Allan Woods, Toronto Star
August 25, 2009
Guarding 2010 Games and G8 summit means compromises elsewhere – even in Afghanistan, defence documents say
OTTAWA—Canada is considering outsourcing military work in Afghanistan and pulling soldiers from low-profile foreign missions to relieve the pressure of fighting in Kandahar, guarding the 2010 Olympics and protecting world leaders in Muskoka.
According to documents obtained by the Toronto Star, more than 32,000 military personnel — about half the entire Canadian Forces — will be in training or set to deploy on missions to Kandahar, the Vancouver Olympics and next summer’s G8 meeting in Huntsville between now and July 2010.
That staffing burden makes it impossible to carry on current operations and still respond to the weekly requests for Canadian soldiers from the Americans, NATO and the United Nations, the military says.
The defence department has labelled the problem “Personnel Crunch 2010.”
“We … are now at the point where some requests that would seem to be minor (e.g., for only a few personnel) are, in reality, difficult to source initially and impossible to sustain over the 2010 timeframe,” says a March 17 memorandum to chief of defence staff Gen. Walter Natynczyk.
Already military officials are considering passing some signature work in Afghanistan, such as the operation of a military college for Afghan army officers, to civilian contractors or retired soldiers.
Canadian soldiers in Kandahar will also be ordered to train and mentor additional Afghan army battalions on the front lines without more troops, say the documents, obtained under the Access to Information Act.
The training function was one of Ottawa’s key priorities when Parliament agreed to extend the Afghan mission to 2011, a program Defence Minister Peter MacKay said just last month Canada was “proud to sponsor.”
Canadian participation in smaller peacekeeping missions could end or be drastically cut, the memo also reveals.
“If positions on missions (other than Joint Task Force Afghanistan) are no longer required because of changing capabilities or mission parameters, positions should be deleted … with the aim of accruing personnel … `savings.’”

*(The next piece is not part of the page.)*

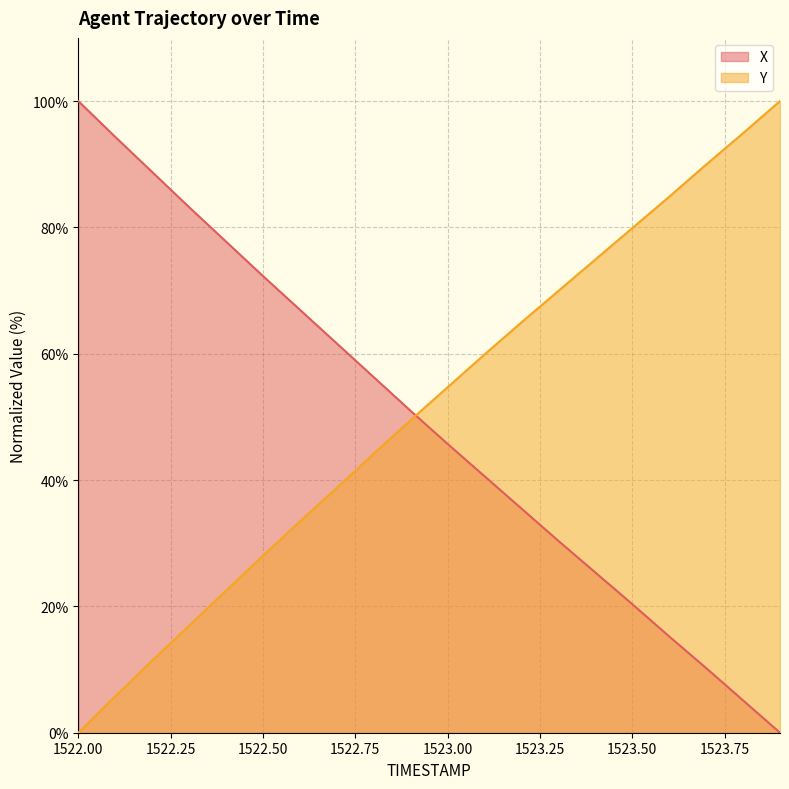

What is the approximate value of X at 1522.50?

72.3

The documents don’t say which missions could be axed, but Canadians make small contributions to 14 other international operations in the Middle East, Sudan, Haiti, Cyprus, the Balkans and elsewhere.
The only operations where Canadian support seems solid are those that “represent opportunities for increased influence and strategic effects,” according to the memo to Natynczyk. It cites one example as Operation Proteus, a three-officer contingent working with the U.S. to establish security between the Israelis and Palestinians.
The Disaster Assistance Response Team, a key foreign assistance tool dispatched after earthquakes and hurricanes, has been ordered to stay in Canada from January to March in case of emergency around the time of the February Olympics.
The $900 million RCMP-led Olympic security operation will send more than 4,000 soldiers to B.C. this winter. “Operation Podium” will include regular and reserve forces, special operations soldiers and JTF2 commandos. Sailors will protect the coastline and pilots will be overhead both for surveillance and search-and-rescue operations. In the event of a major security breakdown, Canadian and U.S. fighter pilots with NORAD could also be called into action.
Even the Afghan mission, which has claimed the lives of 127 Canadian soldiers and one diplomat and billions of dollars since 2002, will take a back seat as the Olympics become the “priority mission.”
As challenging as the Olympic security operation will be for the military, the G8 summit in Huntsville, Ont., in late June will be “as big or bigger than Op Podium,” army planners say. Heads of the world’s leading industrialized nations, including U.S. President Barack Obama, Russian President Dmitry Medvedev and British Prime Minister Gordon Brown, are usually accompanied by leaders from dozens of other countries at such summits.